Large Shapefile

Sep 28, 2006 at 3:08 PM
I am trying to load a large shapefile (about 1.5Gb size) into my Sharp Map application and application throws an exception that it has 'run out of memory'. Is there anyway to stop the application loading the whole layer into memory at once? Is there a way of splitting the shapefile - along the lines of seamless tables in MapInfo?



Sep 28, 2006 at 8:21 PM
I think it's the spatial index, not the shapefile itself, is fully loaded in memory, which in this case must be too large. I suggest you try PostGIS and shp2pgsql. I wouldn't recommend MsSqlSpatial for this task yet (importing very large shapefiles) because it uses the same code for loading shapefile's index in memory of SharpMap, but as soon this changes I will notify you in this thread.
Sep 29, 2006 at 3:18 PM
Actually it is building the spatial index that makes it run out of memory. Once the index is built, this shouldn't be an issue. Perhaps codekaizens new spatial index doesn't have this problem?
Oct 11, 2006 at 8:47 PM
It's possible, but the index is still all loaded into memory. I rewrote the BoundingBox class to be a struct (ValueType) so that memory issues will be minimized and speed increased, since they all live on the stack, instead of in the managed heap.

You could give it a shot... I'm interested to know how it goes. Since the index is dynamic, it is possible that it could be adapted to large shapefiles by indexing features in progressively refined nodes...
Oct 11, 2006 at 8:50 PM
Ooh, or based on a filter (such as an extent filter or attribute filter).

Interesting stuff... I'd like to get my hands on a 1.5GB shapefile.
Oct 19, 2006 at 5:12 AM

Are your changes checked in and downloadable?

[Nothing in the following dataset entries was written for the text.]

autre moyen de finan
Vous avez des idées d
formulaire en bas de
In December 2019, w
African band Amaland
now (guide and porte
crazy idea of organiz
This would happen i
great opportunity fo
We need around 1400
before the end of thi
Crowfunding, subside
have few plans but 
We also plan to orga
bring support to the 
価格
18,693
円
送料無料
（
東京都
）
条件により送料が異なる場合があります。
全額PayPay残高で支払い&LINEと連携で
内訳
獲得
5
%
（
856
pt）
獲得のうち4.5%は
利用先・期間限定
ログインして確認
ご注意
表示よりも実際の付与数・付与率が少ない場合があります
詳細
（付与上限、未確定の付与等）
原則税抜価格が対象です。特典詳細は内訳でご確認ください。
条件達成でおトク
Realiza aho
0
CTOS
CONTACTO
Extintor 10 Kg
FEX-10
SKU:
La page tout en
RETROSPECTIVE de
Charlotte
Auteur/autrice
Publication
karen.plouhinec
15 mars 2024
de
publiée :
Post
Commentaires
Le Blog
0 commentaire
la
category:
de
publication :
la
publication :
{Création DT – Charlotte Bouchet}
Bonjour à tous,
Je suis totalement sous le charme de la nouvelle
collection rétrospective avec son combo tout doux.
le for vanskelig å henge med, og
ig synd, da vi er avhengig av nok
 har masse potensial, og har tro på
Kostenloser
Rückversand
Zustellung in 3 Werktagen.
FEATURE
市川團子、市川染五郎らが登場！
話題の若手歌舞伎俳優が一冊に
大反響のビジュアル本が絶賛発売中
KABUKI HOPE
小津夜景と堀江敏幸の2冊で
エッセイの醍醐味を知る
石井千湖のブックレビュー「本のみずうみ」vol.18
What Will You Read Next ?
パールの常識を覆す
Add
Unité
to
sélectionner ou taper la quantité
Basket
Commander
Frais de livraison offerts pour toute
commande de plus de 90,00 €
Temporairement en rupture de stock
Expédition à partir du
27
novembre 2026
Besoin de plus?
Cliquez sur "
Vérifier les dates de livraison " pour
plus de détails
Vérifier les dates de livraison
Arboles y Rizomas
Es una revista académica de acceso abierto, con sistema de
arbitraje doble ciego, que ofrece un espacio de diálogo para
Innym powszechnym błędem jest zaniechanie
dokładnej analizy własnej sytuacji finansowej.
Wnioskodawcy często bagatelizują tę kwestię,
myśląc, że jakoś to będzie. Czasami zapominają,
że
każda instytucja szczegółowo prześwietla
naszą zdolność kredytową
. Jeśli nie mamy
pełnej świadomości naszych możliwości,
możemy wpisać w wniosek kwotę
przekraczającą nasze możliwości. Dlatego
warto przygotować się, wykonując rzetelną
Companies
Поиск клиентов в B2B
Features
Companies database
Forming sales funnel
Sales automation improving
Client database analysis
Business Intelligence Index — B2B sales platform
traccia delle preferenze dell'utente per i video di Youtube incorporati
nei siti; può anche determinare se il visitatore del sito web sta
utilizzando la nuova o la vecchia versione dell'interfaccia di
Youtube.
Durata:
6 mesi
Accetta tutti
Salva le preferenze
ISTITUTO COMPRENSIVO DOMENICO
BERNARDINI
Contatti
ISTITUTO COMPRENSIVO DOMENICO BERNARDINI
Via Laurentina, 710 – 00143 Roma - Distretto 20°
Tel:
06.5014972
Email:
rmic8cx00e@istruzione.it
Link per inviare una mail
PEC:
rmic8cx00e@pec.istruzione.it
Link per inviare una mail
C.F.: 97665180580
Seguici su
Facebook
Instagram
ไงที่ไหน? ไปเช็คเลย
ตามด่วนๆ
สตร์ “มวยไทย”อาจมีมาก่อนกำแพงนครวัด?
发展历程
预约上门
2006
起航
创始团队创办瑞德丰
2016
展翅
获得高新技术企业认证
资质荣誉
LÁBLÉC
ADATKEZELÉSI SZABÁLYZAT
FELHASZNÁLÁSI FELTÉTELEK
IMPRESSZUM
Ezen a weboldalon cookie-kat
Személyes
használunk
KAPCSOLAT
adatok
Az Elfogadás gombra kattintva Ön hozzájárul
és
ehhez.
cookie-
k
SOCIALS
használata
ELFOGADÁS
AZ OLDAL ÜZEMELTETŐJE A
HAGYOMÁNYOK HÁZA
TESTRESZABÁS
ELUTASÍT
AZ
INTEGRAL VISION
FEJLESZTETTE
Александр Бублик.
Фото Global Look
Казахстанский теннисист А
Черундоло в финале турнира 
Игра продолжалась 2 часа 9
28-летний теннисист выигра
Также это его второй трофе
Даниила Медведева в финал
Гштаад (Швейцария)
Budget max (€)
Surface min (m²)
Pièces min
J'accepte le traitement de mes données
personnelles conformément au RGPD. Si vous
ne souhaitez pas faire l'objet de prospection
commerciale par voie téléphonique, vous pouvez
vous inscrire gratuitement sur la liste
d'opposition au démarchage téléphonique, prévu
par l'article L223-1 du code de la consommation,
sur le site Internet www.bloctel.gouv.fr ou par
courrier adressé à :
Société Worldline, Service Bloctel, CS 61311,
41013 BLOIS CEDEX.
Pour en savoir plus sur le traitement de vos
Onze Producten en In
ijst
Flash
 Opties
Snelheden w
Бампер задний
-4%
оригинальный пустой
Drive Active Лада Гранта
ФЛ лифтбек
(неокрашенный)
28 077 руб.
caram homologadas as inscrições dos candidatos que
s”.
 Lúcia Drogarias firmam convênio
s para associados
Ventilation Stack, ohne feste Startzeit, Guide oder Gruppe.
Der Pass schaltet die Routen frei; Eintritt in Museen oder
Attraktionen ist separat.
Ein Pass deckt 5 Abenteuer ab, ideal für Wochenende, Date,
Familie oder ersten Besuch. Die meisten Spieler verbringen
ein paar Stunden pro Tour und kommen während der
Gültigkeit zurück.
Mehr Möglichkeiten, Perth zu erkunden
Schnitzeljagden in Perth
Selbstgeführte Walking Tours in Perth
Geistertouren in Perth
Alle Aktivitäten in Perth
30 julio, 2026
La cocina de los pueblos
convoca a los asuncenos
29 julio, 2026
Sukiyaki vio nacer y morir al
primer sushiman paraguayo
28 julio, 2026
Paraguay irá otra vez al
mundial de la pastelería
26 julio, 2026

I'd love to have a look at a faster Shapefile implementation.

Thanks :)
Oct 19, 2006 at 5:27 PM
They aren't checked in due to the need to restructure the project to allow different branches of development, but you can get the code in the 2.0 release section here:
Nov 10, 2006 at 3:21 AM
To codekaizen:

If you changed boundingbox class to struct, have you evaluated the performance loss brought by boxing and unboxing?
Nov 13, 2006 at 6:54 PM
There really isn't much boxing/unboxing. Both 2.0 generics and careful marshalling see to that.
Nov 14, 2006 at 2:41 AM
Oh, I didn't know too much of new Generic features in 2.0. But, in a C++ view, the size of a class instance only depends on the member variables and the table that contains the address of virtual functions.

For .NET, all value types is allocated on the stack except for value array, all reference types is allocated on the heap. Actually, you can't decide the size of an instance of a reference type or a struct by operator sizeof at all in .NET.

So, I am wondering how could you know the value type of envelop is able to save more memory than the previous version?
Nov 14, 2006 at 3:10 PM
Because the memory problem is not with the envelope or the tree, but how the tree i built (as soon as the tree is built the memory problems is resolved). The new index used a different approach to create the tree.
Nov 14, 2006 at 5:25 PM
That's on the point.

BTW, Is it a size limit for shp files in ArcMap?
Nov 23, 2006 at 2:05 AM
There might be, but the specification doesn't say anything about this. I would recommend the new filebased geodatabase for use in ArcMap 9.2 has instead though. As far as I recall the limit is 2TB.